1 januari 1970

Aan cliënt zijn bij de inschrijving toegezegd: 6 voorstellen.
De cliënt verwachtte 6 voorstellen in 12 maanden.
Tijdens een periode van 19 maanden zijn 3 geaccepteerde voorstellen gedaan.


De cliënt is van mening dat sprake is van wanprestatie van de zijde van de ondernemer en vraagt 100% van het inschrijfgeld terug. De cliënt heeft een contract ondertekend waarin 6 voorstellen zijn toegezegd; betaling in 12 maandelijkse termijnen. Na zes maanden is, na een wijziging van consulent, een tweede contract ondertekend waarin niet een aantal voorstellen is vermeld of aangekruist.

De cliënt verwijt de ondernemer o.a. het ongeldig verklaren van het eerste contract en een verkeerde inschatting bij de inschrijving.

De ondernemer stelt dat zowel in het oude als het nieuwe contract nooit sprake is geweest van een termijn waarbinnen de voorstellen gedaan moeten worden. Bij de ondertekening van het tweede contract is mondeling afgesproken dat de voorwaarden van het eerste contract worden overgenomen: dus de oorspronkelijke prijs en 6 voorstellen.

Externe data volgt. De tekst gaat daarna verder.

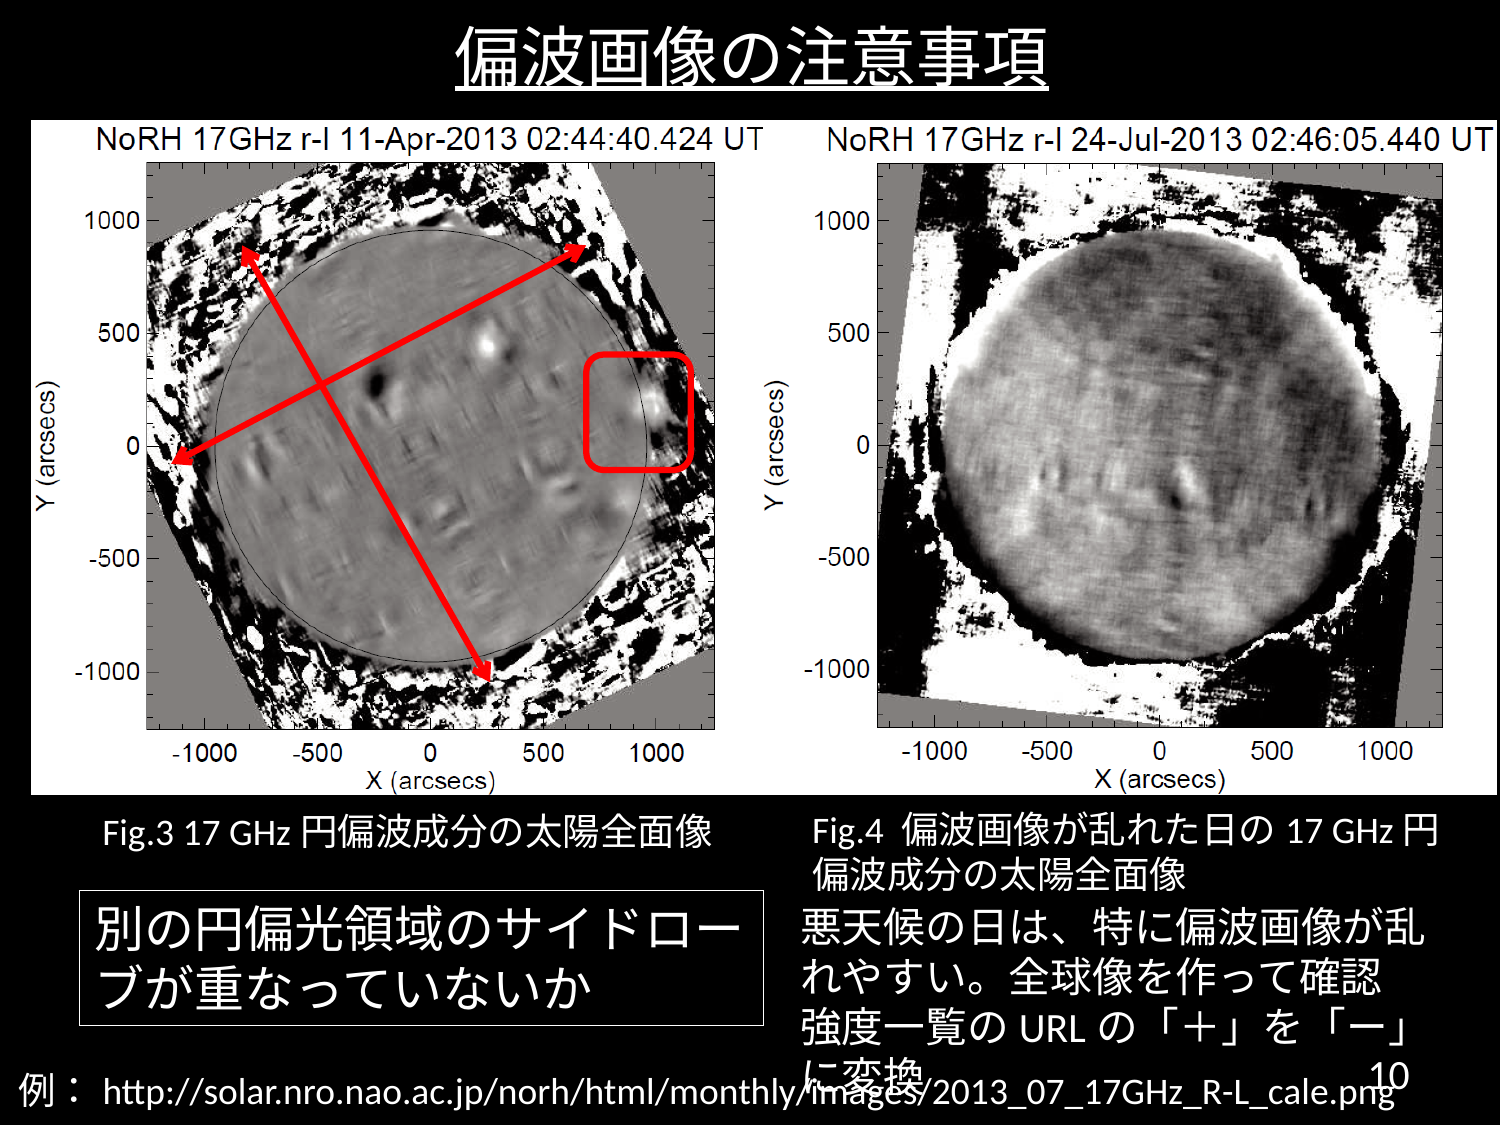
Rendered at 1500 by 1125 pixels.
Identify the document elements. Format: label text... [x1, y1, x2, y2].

Er zijn meerdere voorstellen gedaan en drie daarvan zijn door de cliënt geaccepteerd; de ondernemer stelt hiermee aan de verplichtingen te hebben voldaan. De ondernemer bestrijdt een verkeerde inschatting, want op voorhand is niet aan te geven of er een geschikte kandidaat ingeschreven staat of komt te staan.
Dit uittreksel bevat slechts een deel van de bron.